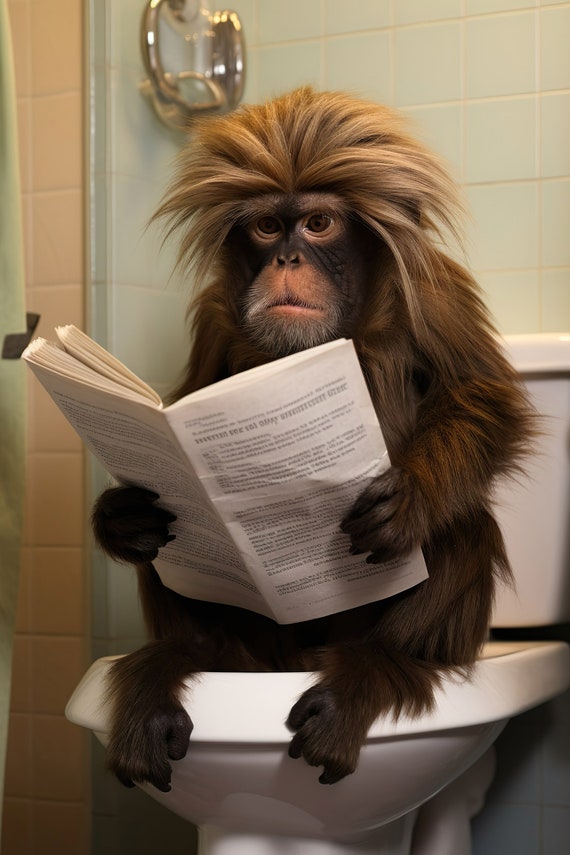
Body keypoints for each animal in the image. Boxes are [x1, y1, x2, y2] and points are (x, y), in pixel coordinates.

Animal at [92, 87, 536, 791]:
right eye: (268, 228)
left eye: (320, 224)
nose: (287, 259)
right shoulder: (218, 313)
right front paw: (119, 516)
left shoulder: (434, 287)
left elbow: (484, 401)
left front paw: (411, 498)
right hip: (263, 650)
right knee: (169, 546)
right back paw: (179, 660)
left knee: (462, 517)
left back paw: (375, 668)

--

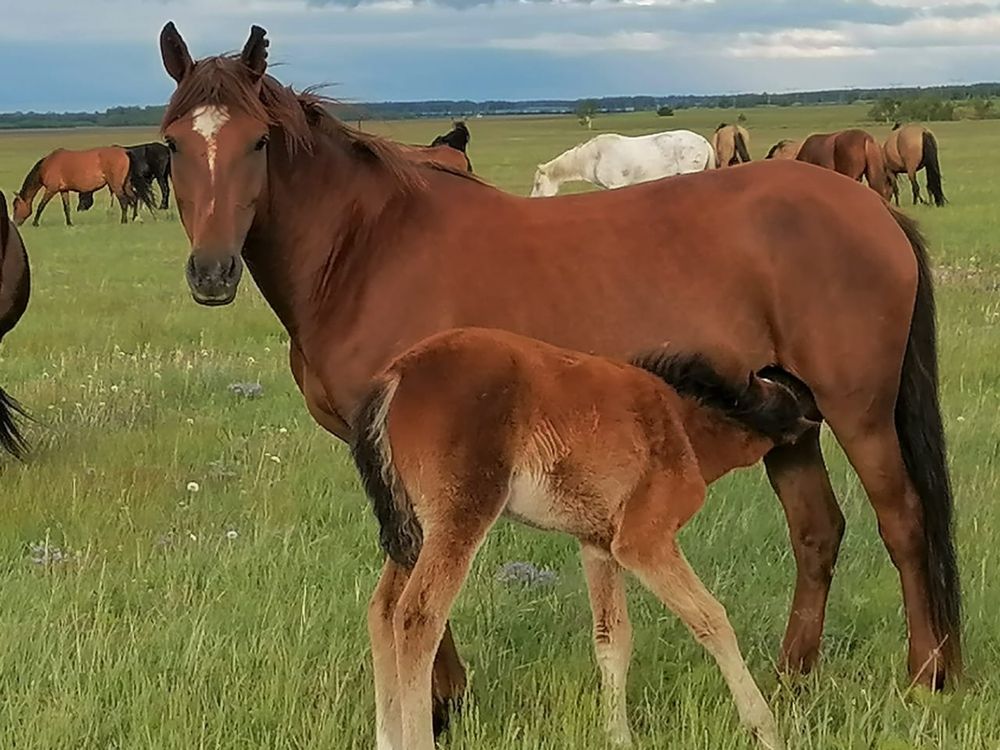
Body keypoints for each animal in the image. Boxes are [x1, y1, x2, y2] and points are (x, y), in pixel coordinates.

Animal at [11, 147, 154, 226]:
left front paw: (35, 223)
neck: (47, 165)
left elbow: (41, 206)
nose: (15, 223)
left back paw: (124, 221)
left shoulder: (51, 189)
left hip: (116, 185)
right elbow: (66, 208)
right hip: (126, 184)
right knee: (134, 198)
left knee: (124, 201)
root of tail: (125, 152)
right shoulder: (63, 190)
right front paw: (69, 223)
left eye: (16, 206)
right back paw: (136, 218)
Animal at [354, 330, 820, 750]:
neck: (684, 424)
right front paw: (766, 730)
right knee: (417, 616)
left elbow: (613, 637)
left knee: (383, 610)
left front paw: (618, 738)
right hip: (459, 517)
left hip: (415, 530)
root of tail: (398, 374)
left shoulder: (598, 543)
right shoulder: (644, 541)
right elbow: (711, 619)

--

WHAT THE TASK REQUIRES: Which lines above run from the one containing "neck: (684, 424)" to the one containing "right elbow: (711, 619)"? Give them again exactly, both ends included.

WRITTEN REPLY:
neck: (684, 424)
right front paw: (766, 730)
right knee: (417, 616)
left elbow: (613, 637)
left knee: (383, 610)
left front paw: (618, 738)
right hip: (459, 517)
left hip: (415, 530)
root of tail: (398, 374)
left shoulder: (598, 543)
right shoulder: (644, 541)
right elbow: (711, 619)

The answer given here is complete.